_What you have to do_
Copy verbatim the block of lines in the entries below whose first line contains "left wrist: (487, 1313)" and whose last line contains "right shoulder: (890, 362)". Leave out all other lines.

== Segment start ==

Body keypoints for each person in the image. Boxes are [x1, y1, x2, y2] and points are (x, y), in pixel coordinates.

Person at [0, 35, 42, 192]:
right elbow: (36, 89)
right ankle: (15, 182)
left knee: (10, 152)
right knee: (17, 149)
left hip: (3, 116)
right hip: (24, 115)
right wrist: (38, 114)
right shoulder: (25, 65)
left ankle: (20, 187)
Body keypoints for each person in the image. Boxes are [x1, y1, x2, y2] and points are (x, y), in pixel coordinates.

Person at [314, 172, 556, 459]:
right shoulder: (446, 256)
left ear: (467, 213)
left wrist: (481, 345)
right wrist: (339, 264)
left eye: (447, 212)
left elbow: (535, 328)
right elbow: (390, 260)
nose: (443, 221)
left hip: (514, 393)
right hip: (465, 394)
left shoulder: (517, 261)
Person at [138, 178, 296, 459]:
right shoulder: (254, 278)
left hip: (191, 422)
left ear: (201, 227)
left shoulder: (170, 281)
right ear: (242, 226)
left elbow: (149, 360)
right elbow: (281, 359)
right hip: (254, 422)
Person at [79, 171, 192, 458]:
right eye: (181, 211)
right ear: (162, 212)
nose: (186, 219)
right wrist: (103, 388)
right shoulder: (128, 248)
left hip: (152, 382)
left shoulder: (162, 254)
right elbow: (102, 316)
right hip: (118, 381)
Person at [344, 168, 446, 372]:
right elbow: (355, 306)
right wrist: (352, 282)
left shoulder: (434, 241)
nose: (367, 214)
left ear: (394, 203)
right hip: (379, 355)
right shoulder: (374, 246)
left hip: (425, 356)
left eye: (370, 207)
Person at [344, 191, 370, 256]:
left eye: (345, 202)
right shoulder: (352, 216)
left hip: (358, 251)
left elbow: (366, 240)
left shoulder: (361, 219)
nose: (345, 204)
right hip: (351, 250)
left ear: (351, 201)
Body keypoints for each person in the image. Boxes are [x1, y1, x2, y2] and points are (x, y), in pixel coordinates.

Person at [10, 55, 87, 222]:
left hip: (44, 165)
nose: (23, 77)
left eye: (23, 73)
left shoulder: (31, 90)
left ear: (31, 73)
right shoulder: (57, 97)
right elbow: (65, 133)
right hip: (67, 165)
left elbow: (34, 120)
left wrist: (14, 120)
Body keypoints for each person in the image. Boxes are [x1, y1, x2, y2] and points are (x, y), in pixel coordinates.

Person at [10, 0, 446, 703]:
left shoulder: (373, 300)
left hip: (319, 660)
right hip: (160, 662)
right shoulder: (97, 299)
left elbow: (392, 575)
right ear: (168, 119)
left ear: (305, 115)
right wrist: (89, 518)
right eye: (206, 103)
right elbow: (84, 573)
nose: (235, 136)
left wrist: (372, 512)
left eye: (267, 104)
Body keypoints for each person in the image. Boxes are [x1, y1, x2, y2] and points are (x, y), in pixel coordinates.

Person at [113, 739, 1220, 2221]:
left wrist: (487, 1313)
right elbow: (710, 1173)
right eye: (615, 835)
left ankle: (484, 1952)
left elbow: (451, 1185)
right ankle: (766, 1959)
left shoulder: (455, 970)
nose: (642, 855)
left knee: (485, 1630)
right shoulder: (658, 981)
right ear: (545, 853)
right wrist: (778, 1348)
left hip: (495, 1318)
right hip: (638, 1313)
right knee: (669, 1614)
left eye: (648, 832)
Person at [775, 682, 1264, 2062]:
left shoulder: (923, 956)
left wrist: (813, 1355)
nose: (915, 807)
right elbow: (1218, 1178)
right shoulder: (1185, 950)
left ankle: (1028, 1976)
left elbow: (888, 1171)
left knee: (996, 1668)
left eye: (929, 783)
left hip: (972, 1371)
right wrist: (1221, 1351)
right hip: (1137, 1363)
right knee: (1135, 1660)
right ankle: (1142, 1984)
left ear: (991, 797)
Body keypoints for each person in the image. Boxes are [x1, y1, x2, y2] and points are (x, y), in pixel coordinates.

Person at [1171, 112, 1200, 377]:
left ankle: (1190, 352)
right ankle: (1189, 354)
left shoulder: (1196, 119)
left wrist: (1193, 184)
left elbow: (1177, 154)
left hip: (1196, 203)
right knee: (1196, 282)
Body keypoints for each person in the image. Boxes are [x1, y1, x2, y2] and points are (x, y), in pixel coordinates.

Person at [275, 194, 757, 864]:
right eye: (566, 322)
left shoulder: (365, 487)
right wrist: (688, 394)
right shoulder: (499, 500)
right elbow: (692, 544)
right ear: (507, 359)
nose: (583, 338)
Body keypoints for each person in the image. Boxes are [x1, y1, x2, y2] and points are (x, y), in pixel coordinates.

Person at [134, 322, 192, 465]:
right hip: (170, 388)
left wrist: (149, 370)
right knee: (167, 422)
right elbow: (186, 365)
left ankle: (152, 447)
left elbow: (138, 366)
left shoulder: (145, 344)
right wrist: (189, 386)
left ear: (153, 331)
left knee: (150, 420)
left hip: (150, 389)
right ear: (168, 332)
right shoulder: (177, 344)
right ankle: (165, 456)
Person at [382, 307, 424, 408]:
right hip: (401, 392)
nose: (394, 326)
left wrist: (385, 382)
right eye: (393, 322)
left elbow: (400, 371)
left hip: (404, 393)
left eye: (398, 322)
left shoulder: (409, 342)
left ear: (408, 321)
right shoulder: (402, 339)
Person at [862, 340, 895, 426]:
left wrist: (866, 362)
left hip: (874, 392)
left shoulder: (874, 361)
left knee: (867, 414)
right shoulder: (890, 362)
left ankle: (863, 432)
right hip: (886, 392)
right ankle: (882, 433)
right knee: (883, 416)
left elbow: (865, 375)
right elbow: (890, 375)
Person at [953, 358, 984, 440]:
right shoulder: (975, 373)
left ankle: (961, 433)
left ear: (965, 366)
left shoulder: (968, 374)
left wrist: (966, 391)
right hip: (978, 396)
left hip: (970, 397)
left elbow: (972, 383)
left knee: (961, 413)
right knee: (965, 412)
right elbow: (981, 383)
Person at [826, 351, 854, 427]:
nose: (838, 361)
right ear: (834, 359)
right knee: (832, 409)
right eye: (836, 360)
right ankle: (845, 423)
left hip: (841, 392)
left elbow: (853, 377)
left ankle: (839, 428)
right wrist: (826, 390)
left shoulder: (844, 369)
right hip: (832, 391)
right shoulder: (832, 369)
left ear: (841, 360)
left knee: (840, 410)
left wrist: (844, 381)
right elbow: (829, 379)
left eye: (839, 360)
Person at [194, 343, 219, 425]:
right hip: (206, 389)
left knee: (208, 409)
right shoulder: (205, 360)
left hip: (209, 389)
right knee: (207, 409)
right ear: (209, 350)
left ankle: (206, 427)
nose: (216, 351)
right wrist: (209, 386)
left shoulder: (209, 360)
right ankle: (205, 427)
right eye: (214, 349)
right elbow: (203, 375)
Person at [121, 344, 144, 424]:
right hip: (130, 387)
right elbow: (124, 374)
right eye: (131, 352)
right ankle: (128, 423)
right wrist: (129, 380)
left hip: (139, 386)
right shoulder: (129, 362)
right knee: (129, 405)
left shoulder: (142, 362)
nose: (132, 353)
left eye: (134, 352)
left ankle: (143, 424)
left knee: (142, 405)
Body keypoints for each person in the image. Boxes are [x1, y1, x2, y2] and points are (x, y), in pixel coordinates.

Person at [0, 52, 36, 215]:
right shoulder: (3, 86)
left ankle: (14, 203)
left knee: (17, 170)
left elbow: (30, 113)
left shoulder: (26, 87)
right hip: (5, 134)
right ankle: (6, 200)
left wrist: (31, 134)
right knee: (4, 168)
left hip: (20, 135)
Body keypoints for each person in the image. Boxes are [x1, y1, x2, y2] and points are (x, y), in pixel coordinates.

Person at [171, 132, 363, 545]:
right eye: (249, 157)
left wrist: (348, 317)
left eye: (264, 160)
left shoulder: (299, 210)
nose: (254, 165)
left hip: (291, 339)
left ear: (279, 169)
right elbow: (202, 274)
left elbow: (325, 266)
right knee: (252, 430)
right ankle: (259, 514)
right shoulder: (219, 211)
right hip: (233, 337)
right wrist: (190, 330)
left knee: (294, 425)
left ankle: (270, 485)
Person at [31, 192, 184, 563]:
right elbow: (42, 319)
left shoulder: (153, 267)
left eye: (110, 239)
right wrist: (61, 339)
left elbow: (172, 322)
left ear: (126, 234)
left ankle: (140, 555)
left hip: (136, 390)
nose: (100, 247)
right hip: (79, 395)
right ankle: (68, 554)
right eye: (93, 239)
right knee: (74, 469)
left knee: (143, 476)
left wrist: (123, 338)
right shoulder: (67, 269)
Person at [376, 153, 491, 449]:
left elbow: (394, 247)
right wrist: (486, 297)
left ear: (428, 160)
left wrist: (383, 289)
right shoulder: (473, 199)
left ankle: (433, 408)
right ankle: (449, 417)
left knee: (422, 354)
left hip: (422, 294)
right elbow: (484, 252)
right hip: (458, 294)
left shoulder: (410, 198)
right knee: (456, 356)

== Segment end ==

_Exercise result_
left wrist: (487, 1313)
right elbow: (710, 1173)
right eye: (615, 835)
left ankle: (484, 1952)
left elbow: (451, 1185)
right ankle: (766, 1959)
left shoulder: (455, 970)
nose: (642, 855)
left knee: (485, 1630)
right shoulder: (658, 981)
right ear: (545, 853)
right wrist: (778, 1348)
left hip: (495, 1318)
right hip: (638, 1313)
right knee: (669, 1614)
left eye: (648, 832)
Person at [775, 682, 1264, 2062]:
left shoulder: (923, 956)
left wrist: (813, 1355)
nose: (915, 807)
right elbow: (1218, 1178)
right shoulder: (1185, 950)
left ankle: (1028, 1976)
left elbow: (888, 1171)
left knee: (996, 1668)
left eye: (929, 783)
left hip: (972, 1371)
right wrist: (1221, 1351)
right hip: (1137, 1363)
right knee: (1135, 1660)
right ankle: (1142, 1984)
left ear: (991, 797)
Body keypoints for each person in the image. Boxes are [x1, y1, x2, y2] and points are (x, y), in pixel coordinates.

Person at [1171, 112, 1200, 377]:
left ankle: (1190, 352)
right ankle: (1189, 354)
left shoulder: (1196, 119)
left wrist: (1193, 184)
left elbow: (1177, 154)
left hip: (1196, 203)
right knee: (1196, 282)
Body keypoints for each person in the image. Boxes are [x1, y1, x2, y2] and points are (x, y), in pixel coordinates.

Person at [275, 194, 757, 864]:
right eye: (566, 322)
left shoulder: (365, 487)
right wrist: (688, 394)
right shoulder: (499, 500)
right elbow: (692, 544)
right ear: (507, 359)
nose: (583, 338)
Body keypoints for each person in the image. Boxes are [x1, y1, x2, y2] and points are (x, y), in pixel coordinates.

Person at [134, 322, 192, 465]:
right hip: (170, 388)
left wrist: (149, 370)
right knee: (167, 422)
right elbow: (186, 365)
left ankle: (152, 447)
left elbow: (138, 366)
left shoulder: (145, 344)
right wrist: (189, 386)
left ear: (153, 331)
left knee: (150, 420)
left hip: (150, 389)
right ear: (168, 332)
right shoulder: (177, 344)
right ankle: (165, 456)
Person at [382, 307, 424, 408]:
right hip: (401, 392)
nose: (394, 326)
left wrist: (385, 382)
right eye: (393, 322)
left elbow: (400, 371)
left hip: (404, 393)
left eye: (398, 322)
left shoulder: (409, 342)
left ear: (408, 321)
right shoulder: (402, 339)
Person at [862, 340, 895, 426]:
left wrist: (866, 362)
left hip: (874, 392)
left shoulder: (874, 361)
left knee: (867, 414)
right shoulder: (890, 362)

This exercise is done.